▸ **INPUT DATA**:
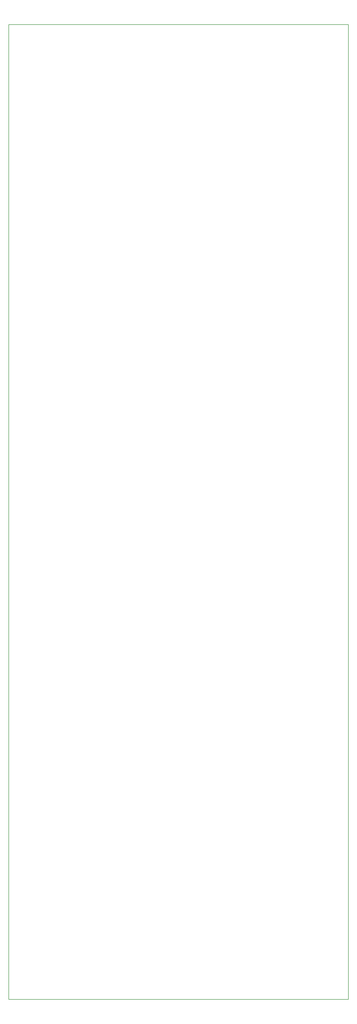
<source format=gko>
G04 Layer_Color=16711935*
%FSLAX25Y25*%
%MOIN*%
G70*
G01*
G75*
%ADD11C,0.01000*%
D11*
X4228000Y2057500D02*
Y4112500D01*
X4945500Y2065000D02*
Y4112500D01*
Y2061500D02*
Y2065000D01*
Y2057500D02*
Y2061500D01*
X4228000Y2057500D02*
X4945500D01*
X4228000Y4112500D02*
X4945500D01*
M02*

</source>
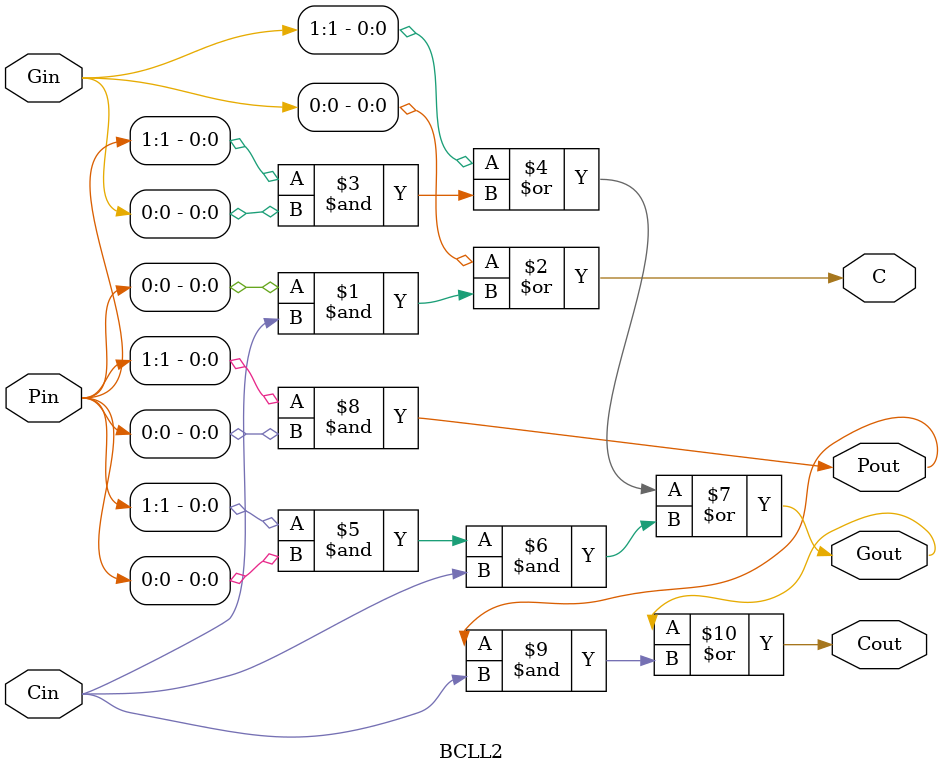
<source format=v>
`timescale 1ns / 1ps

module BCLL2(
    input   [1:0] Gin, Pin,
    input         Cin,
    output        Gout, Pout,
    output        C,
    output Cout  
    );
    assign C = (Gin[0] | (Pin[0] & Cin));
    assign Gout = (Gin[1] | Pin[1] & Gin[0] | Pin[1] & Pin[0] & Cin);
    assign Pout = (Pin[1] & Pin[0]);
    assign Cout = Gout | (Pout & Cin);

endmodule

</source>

...

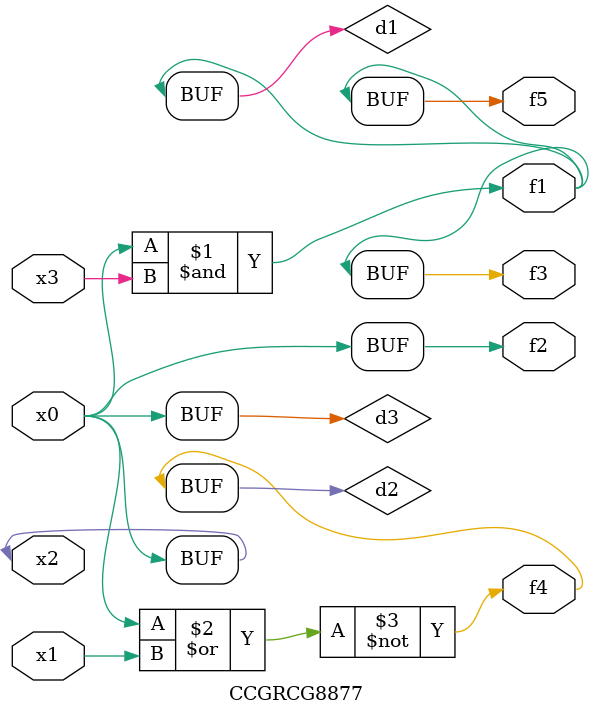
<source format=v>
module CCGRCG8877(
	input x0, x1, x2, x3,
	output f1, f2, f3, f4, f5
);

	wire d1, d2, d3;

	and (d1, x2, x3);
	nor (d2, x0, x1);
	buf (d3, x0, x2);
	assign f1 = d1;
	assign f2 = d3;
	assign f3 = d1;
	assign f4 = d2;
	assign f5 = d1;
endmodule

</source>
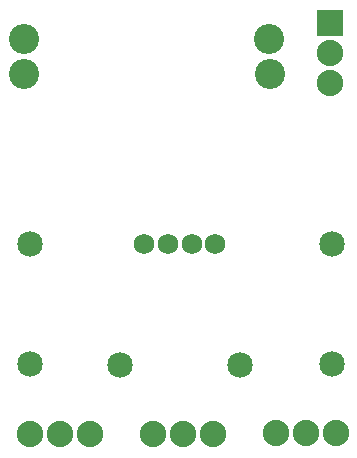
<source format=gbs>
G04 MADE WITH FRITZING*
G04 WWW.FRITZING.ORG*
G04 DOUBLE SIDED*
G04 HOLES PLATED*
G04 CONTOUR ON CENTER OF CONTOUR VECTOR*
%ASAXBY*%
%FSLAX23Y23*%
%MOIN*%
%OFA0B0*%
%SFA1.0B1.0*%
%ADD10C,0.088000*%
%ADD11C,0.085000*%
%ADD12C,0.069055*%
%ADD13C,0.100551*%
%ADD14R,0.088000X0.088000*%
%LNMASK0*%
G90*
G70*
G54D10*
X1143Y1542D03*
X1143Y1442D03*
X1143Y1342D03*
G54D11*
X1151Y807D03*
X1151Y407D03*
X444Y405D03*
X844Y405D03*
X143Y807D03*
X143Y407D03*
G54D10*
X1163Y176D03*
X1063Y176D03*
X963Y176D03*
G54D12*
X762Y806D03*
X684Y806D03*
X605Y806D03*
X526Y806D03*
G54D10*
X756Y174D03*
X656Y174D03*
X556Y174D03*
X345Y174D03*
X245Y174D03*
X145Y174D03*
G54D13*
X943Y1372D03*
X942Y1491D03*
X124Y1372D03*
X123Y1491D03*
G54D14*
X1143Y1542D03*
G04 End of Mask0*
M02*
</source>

▸ **REQUIREMENT**:
Scan the lines above for "format", then copy every one that has it.

▸ **EXERCISE RESPONSE**:
<source format=gko>
<source format=v>
<source format=v>
<source format=gbs>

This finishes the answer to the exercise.